▸ **VORLIEGENDER TEXT**
....

Afrika ist gar nicht so weit
Vor langer Zeit ging ich noch zur Schule, sah mir abends im Fernsehen Professor Grzimek an und wollte Tierpfleger sein. Als Nebenjob zu Latein und Geschichte hätte das den Unterrichtsplan (Biologie aus Lehrermangel nicht erteilt) enorm angereichert. Tiere, sagt man, seien die besseren Menschen. Glücklicherweise ging der Wunsch nicht in Erfüllung, sonst hätte sich die Weisheit vielleicht bestätigt und es wäre in mir ein vollkommener Misanthrop heran gewachsen. So blieb der Misanthrop Amateur.
Ich habe jetzt dank besonderer Umstände das Glück, doch noch Tiere zu pflegen. Der private kleine Zoo umfasst alle Sorten, die nicht in Afrika wachsen im goldenen Schnitt mit denen, die auch in jene anderen Teile der Welt nicht hingehören, die außerhalb elektrischer Weidezäune liegen. Also praktisch das Getier, was man vorm Auto hat, wenn man nachts ohne Licht in ländlicher Gegend spazieren fährt.

....

▸ **ANGABEN ZUR QUELLE**
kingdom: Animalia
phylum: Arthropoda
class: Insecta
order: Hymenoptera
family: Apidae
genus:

....

▸ **AUSZUFÜHRENDE AUFGABE**
Schreiben Sie aus dem vorliegenden Text die Stelle wortgetreu ab, die mit „Ich habe jetzt“ beginnt und bis einschließlich „Gegend spazieren fährt.“ weitergeht.

▸ **SCHRIFTLICHE ANTWORT**
Ich habe jetzt dank besonderer Umstände das Glück, doch noch Tiere zu pflegen. Der private kleine Zoo umfasst alle Sorten, die nicht in Afrika wachsen im goldenen Schnitt mit denen, die auch in jene anderen Teile der Welt nicht hingehören, die außerhalb elektrischer Weidezäune liegen. Also praktisch das Getier, was man vorm Auto hat, wenn man nachts ohne Licht in ländlicher Gegend spazieren fährt.